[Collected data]
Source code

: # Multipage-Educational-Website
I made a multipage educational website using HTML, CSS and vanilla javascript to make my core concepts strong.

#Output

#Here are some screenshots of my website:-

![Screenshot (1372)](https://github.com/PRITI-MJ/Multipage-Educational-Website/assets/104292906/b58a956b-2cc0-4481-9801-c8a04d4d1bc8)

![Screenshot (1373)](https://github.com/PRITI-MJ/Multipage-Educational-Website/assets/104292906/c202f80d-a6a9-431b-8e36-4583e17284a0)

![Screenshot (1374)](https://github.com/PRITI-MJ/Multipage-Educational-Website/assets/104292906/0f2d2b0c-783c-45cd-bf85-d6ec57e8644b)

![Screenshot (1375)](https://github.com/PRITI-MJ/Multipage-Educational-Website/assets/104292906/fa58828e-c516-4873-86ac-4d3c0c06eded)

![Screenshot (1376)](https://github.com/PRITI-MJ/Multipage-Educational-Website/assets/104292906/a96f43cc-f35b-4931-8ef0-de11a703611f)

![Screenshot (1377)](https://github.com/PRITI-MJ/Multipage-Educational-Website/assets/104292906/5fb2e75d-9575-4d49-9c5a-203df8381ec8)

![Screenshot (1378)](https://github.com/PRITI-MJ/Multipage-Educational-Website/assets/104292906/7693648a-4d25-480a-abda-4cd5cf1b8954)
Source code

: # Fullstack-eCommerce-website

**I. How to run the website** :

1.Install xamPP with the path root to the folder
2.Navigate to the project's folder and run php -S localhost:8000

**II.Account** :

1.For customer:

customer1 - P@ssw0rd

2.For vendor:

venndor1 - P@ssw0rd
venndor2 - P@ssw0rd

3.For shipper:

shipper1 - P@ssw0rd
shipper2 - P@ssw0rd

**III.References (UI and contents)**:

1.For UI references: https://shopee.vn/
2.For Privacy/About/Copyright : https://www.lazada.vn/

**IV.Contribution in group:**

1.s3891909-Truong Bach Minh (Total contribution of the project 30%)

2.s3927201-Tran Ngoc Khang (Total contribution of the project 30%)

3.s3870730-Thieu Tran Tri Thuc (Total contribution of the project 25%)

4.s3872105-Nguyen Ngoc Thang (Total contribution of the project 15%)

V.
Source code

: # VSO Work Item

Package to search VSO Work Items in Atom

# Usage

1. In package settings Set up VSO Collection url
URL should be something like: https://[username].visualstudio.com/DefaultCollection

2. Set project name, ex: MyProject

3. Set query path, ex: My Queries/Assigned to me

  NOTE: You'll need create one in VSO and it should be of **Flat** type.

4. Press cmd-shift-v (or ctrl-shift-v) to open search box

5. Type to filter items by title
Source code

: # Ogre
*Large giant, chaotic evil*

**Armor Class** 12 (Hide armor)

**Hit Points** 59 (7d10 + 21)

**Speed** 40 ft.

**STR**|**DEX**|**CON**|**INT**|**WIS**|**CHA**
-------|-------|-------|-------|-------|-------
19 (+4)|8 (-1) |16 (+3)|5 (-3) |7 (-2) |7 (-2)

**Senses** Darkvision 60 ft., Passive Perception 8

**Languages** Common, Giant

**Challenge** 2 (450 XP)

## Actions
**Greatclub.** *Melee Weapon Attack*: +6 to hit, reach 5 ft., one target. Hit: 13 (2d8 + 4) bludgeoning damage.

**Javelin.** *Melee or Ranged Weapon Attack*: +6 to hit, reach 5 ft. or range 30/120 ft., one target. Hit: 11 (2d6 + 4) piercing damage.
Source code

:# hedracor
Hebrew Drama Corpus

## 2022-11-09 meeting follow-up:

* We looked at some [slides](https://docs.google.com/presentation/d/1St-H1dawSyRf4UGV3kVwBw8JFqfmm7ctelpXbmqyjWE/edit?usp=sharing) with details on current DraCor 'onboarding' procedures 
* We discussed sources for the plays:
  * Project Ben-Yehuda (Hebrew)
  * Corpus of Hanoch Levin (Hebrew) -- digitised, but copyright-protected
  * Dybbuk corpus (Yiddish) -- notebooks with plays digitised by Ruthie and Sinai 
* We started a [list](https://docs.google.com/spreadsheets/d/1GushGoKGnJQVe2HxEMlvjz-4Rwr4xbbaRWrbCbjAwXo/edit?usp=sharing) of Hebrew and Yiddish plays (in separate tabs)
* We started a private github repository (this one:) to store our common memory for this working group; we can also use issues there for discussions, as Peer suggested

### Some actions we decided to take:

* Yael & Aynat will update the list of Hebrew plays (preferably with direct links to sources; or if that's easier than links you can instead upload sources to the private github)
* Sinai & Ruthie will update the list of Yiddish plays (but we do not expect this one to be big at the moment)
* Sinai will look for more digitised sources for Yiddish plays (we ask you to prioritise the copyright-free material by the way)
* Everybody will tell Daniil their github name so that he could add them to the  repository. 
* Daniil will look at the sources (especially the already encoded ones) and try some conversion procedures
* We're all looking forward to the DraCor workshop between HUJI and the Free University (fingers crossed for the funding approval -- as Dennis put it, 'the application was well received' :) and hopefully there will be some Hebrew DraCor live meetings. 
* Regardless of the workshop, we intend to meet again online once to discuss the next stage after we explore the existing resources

* [REQUIRED ACTION]:
Reproduce the entries so that each line reads exactly as it did before.

* [RESPONSE]:
Source code

: # Multipage-Educational-Website
I made a multipage educational website using HTML, CSS and vanilla javascript to make my core concepts strong.

#Output

#Here are some screenshots of my website:-

![Screenshot (1372)](https://github.com/PRITI-MJ/Multipage-Educational-Website/assets/104292906/b58a956b-2cc0-4481-9801-c8a04d4d1bc8)

![Screenshot (1373)](https://github.com/PRITI-MJ/Multipage-Educational-Website/assets/104292906/c202f80d-a6a9-431b-8e36-4583e17284a0)

![Screenshot (1374)](https://github.com/PRITI-MJ/Multipage-Educational-Website/assets/104292906/0f2d2b0c-783c-45cd-bf85-d6ec57e8644b)

![Screenshot (1375)](https://github.com/PRITI-MJ/Multipage-Educational-Website/assets/104292906/fa58828e-c516-4873-86ac-4d3c0c06eded)

![Screenshot (1376)](https://github.com/PRITI-MJ/Multipage-Educational-Website/assets/104292906/a96f43cc-f35b-4931-8ef0-de11a703611f)

![Screenshot (1377)](https://github.com/PRITI-MJ/Multipage-Educational-Website/assets/104292906/5fb2e75d-9575-4d49-9c5a-203df8381ec8)

![Screenshot (1378)](https://github.com/PRITI-MJ/Multipage-Educational-Website/assets/104292906/7693648a-4d25-480a-abda-4cd5cf1b8954)
Source code

: # Fullstack-eCommerce-website

**I. How to run the website** :

1.Install xamPP with the path root to the folder
2.Navigate to the project's folder and run php -S localhost:8000

**II.Account** :

1.For customer:

customer1 - P@ssw0rd

2.For vendor:

venndor1 - P@ssw0rd
venndor2 - P@ssw0rd

3.For shipper:

shipper1 - P@ssw0rd
shipper2 - P@ssw0rd

**III.References (UI and contents)**:

1.For UI references: https://shopee.vn/
2.For Privacy/About/Copyright : https://www.lazada.vn/

**IV.Contribution in group:**

1.s3891909-Truong Bach Minh (Total contribution of the project 30%)

2.s3927201-Tran Ngoc Khang (Total contribution of the project 30%)

3.s3870730-Thieu Tran Tri Thuc (Total contribution of the project 25%)

4.s3872105-Nguyen Ngoc Thang (Total contribution of the project 15%)

V.
Source code

: # VSO Work Item

Package to search VSO Work Items in Atom

# Usage

1. In package settings Set up VSO Collection url
URL should be something like: https://[username].visualstudio.com/DefaultCollection

2. Set project name, ex: MyProject

3. Set query path, ex: My Queries/Assigned to me

  NOTE: You'll need create one in VSO and it should be of **Flat** type.

4. Press cmd-shift-v (or ctrl-shift-v) to open search box

5. Type to filter items by title
Source code

: # Ogre
*Large giant, chaotic evil*

**Armor Class** 12 (Hide armor)

**Hit Points** 59 (7d10 + 21)

**Speed** 40 ft.

**STR**|**DEX**|**CON**|**INT**|**WIS**|**CHA**
-------|-------|-------|-------|-------|-------
19 (+4)|8 (-1) |16 (+3)|5 (-3) |7 (-2) |7 (-2)

**Senses** Darkvision 60 ft., Passive Perception 8

**Languages** Common, Giant

**Challenge** 2 (450 XP)

## Actions
**Greatclub.** *Melee Weapon Attack*: +6 to hit, reach 5 ft., one target. Hit: 13 (2d8 + 4) bludgeoning damage.

**Javelin.** *Melee or Ranged Weapon Attack*: +6 to hit, reach 5 ft. or range 30/120 ft., one target. Hit: 11 (2d6 + 4) piercing damage.
Source code

:# hedracor
Hebrew Drama Corpus

## 2022-11-09 meeting follow-up:

* We looked at some [slides](https://docs.google.com/presentation/d/1St-H1dawSyRf4UGV3kVwBw8JFqfmm7ctelpXbmqyjWE/edit?usp=sharing) with details on current DraCor 'onboarding' procedures 
* We discussed sources for the plays:
  * Project Ben-Yehuda (Hebrew)
  * Corpus of Hanoch Levin (Hebrew) -- digitised, but copyright-protected
  * Dybbuk corpus (Yiddish) -- notebooks with plays digitised by Ruthie and Sinai 
* We started a [list](https://docs.google.com/spreadsheets/d/1GushGoKGnJQVe2HxEMlvjz-4Rwr4xbbaRWrbCbjAwXo/edit?usp=sharing) of Hebrew and Yiddish plays (in separate tabs)
* We started a private github repository (this one:) to store our common memory for this working group; we can also use issues there for discussions, as Peer suggested

### Some actions we decided to take:

* Yael & Aynat will update the list of Hebrew plays (preferably with direct links to sources; or if that's easier than links you can instead upload sources to the private github)
* Sinai & Ruthie will update the list of Yiddish plays (but we do not expect this one to be big at the moment)
* Sinai will look for more digitised sources for Yiddish plays (we ask you to prioritise the copyright-free material by the way)
* Everybody will tell Daniil their github name so that he could add them to the  repository. 
* Daniil will look at the sources (especially the already encoded ones) and try some conversion procedures
* We're all looking forward to the DraCor workshop between HUJI and the Free University (fingers crossed for the funding approval -- as Dennis put it, 'the application was well received' :) and hopefully there will be some Hebrew DraCor live meetings. 
* Regardless of the workshop, we intend to meet again online once to discuss the next stage after we explore the existing resources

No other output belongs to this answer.